Academic coordinator position endowed by Cotsen 1985 Trust to lead Cotsen Textile Traces Study Center, opening spring 2020.
The George Washington University Museum and The Textile Museum has appointed Marie-Eve Celio as academic coordinator for the Cotsen Textile Traces Study Center. In this role, Dr. Celio will develop scholarly programming, build academic collaborations and facilitate research related to the museum’s prominent study collection of global textiles. The collection and the new endowed position were part of a $18.4 million gift from the Cotsen 1985 Trust to GW.
Dr. Celio had worked as a scholar with the museum’s curatorial team since April 2018. She also served as a guest lecturer of art history at the University of Applied Sciences and Arts of Western Switzerland and was a scientific collaborator and curator at Museum Rietberg in Zurich.
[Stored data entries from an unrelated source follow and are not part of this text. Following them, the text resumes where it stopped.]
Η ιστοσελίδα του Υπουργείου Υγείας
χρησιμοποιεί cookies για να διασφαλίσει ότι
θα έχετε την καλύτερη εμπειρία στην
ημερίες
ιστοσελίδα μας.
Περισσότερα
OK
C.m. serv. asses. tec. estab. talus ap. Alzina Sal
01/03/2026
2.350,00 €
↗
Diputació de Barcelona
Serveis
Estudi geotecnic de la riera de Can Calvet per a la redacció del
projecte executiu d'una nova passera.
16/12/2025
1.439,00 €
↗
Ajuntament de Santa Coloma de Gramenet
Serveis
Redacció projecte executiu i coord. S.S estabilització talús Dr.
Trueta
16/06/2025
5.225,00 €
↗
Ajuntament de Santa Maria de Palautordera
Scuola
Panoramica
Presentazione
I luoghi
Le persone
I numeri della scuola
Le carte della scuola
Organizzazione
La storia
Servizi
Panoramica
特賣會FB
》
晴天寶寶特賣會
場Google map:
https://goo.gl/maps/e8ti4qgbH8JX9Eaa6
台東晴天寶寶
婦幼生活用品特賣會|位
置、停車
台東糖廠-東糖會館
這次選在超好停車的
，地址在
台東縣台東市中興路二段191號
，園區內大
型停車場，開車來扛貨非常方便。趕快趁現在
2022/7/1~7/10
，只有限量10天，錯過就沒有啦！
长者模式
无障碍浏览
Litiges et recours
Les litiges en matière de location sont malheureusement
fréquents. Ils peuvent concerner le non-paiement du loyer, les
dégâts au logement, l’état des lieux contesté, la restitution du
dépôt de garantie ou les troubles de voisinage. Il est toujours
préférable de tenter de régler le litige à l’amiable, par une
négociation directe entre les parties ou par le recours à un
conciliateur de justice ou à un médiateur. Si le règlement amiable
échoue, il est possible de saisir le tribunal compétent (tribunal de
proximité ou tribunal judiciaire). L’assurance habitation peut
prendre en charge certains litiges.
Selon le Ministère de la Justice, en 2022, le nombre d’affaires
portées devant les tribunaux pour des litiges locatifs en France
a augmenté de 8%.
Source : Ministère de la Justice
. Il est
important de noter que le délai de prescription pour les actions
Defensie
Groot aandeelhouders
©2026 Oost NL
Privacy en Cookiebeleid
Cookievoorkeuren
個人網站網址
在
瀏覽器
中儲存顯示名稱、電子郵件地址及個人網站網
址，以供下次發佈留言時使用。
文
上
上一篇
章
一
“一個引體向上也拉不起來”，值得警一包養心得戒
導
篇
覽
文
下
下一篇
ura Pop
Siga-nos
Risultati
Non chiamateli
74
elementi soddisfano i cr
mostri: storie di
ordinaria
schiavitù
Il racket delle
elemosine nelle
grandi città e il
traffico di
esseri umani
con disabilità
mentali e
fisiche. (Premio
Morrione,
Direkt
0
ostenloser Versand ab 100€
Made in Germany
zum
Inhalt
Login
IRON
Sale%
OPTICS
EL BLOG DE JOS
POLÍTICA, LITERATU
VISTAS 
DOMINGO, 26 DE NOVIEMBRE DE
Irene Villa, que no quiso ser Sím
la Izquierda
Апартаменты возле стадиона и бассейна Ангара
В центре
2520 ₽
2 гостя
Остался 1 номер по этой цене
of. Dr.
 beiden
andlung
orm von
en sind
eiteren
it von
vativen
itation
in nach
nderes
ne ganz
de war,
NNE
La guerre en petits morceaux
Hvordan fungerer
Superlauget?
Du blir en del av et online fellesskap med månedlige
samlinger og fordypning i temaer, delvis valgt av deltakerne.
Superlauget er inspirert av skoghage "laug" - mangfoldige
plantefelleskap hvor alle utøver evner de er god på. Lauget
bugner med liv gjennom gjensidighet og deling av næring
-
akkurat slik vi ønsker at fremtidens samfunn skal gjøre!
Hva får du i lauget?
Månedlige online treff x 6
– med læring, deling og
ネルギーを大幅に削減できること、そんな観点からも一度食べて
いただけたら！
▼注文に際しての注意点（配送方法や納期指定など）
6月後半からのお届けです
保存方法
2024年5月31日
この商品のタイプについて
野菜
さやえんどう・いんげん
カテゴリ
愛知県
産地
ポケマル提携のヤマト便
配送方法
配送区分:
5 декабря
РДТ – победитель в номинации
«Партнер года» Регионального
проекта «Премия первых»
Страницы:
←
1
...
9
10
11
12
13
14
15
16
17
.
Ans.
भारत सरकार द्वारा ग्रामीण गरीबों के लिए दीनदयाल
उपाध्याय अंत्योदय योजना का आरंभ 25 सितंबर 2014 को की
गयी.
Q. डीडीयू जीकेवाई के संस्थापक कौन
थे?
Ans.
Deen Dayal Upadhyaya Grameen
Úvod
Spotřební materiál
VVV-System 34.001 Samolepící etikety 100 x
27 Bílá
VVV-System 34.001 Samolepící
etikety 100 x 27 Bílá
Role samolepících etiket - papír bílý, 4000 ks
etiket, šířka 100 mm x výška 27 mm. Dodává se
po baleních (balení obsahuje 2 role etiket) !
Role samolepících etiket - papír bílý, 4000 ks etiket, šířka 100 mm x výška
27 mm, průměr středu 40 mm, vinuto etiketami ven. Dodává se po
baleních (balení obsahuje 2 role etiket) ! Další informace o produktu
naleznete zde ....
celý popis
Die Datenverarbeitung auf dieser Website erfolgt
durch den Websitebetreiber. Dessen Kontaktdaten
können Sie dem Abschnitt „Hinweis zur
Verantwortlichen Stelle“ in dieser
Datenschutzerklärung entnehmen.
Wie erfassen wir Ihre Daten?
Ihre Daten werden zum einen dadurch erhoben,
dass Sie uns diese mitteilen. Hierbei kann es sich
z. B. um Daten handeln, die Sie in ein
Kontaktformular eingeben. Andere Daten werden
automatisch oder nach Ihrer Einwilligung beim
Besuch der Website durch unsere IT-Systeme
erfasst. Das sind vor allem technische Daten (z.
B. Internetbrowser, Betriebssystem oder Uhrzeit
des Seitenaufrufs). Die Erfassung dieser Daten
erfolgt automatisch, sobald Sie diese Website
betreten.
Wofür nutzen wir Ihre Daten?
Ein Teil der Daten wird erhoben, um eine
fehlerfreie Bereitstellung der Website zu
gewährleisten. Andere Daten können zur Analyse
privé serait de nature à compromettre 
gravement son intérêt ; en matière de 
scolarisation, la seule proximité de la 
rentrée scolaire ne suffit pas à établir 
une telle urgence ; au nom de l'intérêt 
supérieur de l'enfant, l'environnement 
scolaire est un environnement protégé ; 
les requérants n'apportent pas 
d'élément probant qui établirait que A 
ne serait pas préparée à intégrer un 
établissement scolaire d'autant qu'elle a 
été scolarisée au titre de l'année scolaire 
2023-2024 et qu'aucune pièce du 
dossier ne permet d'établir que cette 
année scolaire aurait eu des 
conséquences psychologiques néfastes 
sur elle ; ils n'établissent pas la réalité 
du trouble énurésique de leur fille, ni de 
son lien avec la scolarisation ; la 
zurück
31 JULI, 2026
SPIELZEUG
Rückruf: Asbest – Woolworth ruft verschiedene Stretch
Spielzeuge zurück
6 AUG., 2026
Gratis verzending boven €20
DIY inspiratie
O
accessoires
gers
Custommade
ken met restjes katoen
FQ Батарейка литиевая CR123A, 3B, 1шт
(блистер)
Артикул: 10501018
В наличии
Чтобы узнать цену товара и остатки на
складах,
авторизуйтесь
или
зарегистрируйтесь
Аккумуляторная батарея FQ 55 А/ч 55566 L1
She spent eight years in India, where she consulted on projects for UNESCO. She holds a doctorate in art history from the Sorbonne in Paris and a master’s degree from the University of Neuchâtel in Switzerland.
“Marie-Eve brings distinguished scholarly credentials to our museum, as well as teaching experience, an international world view and a rich knowledge of the textile arts,” John Wetenhall, the director of the George Washington University Museum and The Textile Museum said. “She also understands the impact that university museums can have on student learning, faculty research and global scholarship. She embodies the academic excellence that is the core of our commitment to Margit Sperling Cotsen and the Cotsen 1985 Trust for their generous gift.”
The museum plans to open the Cotsen Textile Traces Study Center, which will house the collection assembled by the late Lloyd Cotsen, in April 2020. The collection consists of more than 4,000 fragments of textiles created around the world from antiquity to the present day. Dr. Celio will engage scholars, faculty, students and artists with these cultural materials through research support and digital initiatives. She also will organize lectures and workshops that activate the collection for scholarly inquiry and dialogue.
“I am honored to receive this prestigious appointment and to help the museum as it broadens its dedication to the research and textile scholarship,” Dr. Celio said.